Y sin embargo, la proximidad del cuerpo de la mujer no era un figmento imaginario. Ella había caído en un sueño profundo, pero respiraba como la gente que duerme, con una hondura vital, como si nuestra existencia onírica, lejos de ausentarnos de la vida consciente, sólo la duplicara.

No sé por qué, mirándola dormir, me convencí de que ella se sentía protegida en esta extraña alcoba sin ventanas, acolchada, sin más decorado que la cortina carmesí. Casi, se diría, una habitación carcelaria. ¿Treinta años aquí, desde que se casó? ¿Era éste su lecho de bodas? ¿1945? ¿Qué edad tendría Alberta al casarse? Baur tenía cincuenta y cinco años al terminar la guerra y casarse con Alberta. Baur envejecía. Su mujer no. Él mismo, el doctor, ¿dónde estaba en 1945? ¿Cómo sabía que habían pasado treinta años? ¿Cómo sabía, siquiera, que este día, el que vivía en este momento, pasaba en 1975?

Hice un esfuerzo fuerte, doloroso, de memoria.

Emil Baur.

La biblioteca.

El calendario en la biblioteca.

El 30 de abril de 1975.

Era un reloj-calendario.

Baur lo había desplazado para ponerlo ante la mirada del joven doctor.

El joven doctor.

Se tocó los brazos.

Me palpó la cara.

¿Cuándo se había visto, por última vez, en un espejo?

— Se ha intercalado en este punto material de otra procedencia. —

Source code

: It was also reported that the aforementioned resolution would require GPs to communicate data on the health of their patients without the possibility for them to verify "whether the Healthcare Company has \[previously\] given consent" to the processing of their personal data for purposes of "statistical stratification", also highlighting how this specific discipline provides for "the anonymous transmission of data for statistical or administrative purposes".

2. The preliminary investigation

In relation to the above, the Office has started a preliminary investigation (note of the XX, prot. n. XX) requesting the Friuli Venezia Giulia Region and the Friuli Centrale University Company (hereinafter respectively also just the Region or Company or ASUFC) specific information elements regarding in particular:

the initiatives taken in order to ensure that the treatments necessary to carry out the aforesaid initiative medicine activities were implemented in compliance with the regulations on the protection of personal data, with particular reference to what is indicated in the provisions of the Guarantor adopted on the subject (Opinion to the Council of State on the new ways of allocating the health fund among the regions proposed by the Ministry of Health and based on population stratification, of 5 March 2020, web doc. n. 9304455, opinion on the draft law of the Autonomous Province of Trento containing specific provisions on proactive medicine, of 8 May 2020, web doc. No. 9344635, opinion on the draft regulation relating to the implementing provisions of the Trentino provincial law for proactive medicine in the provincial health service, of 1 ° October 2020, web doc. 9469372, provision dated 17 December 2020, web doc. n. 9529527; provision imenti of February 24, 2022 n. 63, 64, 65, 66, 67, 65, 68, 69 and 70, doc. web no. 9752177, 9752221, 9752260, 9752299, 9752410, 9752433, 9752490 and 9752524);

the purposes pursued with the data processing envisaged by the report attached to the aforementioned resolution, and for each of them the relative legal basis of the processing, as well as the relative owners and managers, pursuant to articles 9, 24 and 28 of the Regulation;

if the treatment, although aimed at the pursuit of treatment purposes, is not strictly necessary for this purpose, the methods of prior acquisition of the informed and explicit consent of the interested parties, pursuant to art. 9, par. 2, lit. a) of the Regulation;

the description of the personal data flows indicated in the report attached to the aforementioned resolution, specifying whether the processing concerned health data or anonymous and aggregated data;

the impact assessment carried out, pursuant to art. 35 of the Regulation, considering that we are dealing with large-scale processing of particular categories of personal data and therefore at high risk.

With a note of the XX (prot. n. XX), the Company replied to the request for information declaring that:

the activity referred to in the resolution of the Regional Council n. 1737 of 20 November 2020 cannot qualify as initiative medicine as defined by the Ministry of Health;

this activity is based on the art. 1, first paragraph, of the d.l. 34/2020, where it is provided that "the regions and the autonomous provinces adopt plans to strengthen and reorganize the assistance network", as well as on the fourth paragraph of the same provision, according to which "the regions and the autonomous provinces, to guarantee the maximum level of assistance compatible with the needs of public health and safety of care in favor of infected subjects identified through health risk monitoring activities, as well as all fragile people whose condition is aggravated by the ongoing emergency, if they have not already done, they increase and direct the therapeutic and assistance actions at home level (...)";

¿Por qué presumía, convencido, de no tener más de treinta y cinco años?

¿Por qué era él la pareja en edad de Alberta y no su octogenario marido?

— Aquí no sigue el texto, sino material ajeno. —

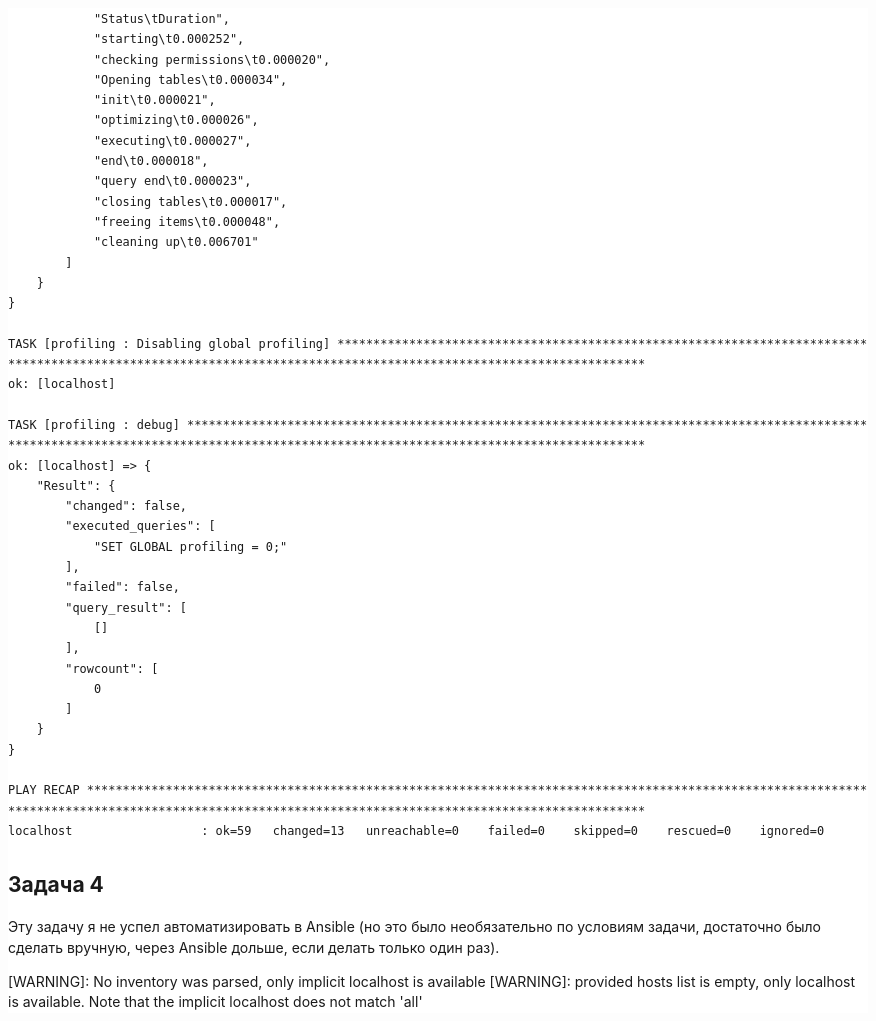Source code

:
 ```
            "Status\tDuration",
            "starting\t0.000252",
            "checking permissions\t0.000020",
            "Opening tables\t0.000034",
            "init\t0.000021",
            "optimizing\t0.000026",
            "executing\t0.000027",
            "end\t0.000018",
            "query end\t0.000023",
            "closing tables\t0.000017",
            "freeing items\t0.000048",
            "cleaning up\t0.006701"
        ]
    }
}

TASK [profiling : Disabling global profiling] *******************************************************************************************************************************************************************
ok: [localhost]

TASK [profiling : debug] ****************************************************************************************************************************************************************************************
ok: [localhost] => {
    "Result": {
        "changed": false,
        "executed_queries": [
            "SET GLOBAL profiling = 0;"
        ],
        "failed": false,
        "query_result": [
            []
        ],
        "rowcount": [
            0
        ]
    }
}

PLAY RECAP ******************************************************************************************************************************************************************************************************
localhost                  : ok=59   changed=13   unreachable=0    failed=0    skipped=0    rescued=0    ignored=0  
```


## Задача 4 

Эту задачу я не успел автоматизировать в Ansible (но это было необязательно по условиям задачи, достаточно было сделать вручную, через Ansible дольше, если делать только один раз).


[WARNING]: No inventory was parsed, only implicit localhost is available
[WARNING]: provided hosts list is empty, only localhost is available. Note that the implicit localhost does not match 'all'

¿Quién le había dicho su propia edad?

Sacudí la cabeza para espantar al espanto que me obligaba a referirme a mí mismo en tercera persona.

Yo era yo.

Me llamaba Jorge Caballero.

Doctor Jorge Caballero.

Graduado en Heidelberg.

¿Cuándo?

¿Qué año?

Las fechas se confundían en mi cabeza. Los números me bailaban ante la mirada.

Si yo tenía treinta y cinco años, en 1945 era un niño de apenas cuatro años.

Miré hacia la cama. Si Alberta se había casado con Emil Baur en 1945, hoy tendría más de cincuenta años, pero parecía de veinticinco, treinta cuando mucho.

Ella veinticinco. Yo treinta y cinco. Emil Baur ochenta y cuatro.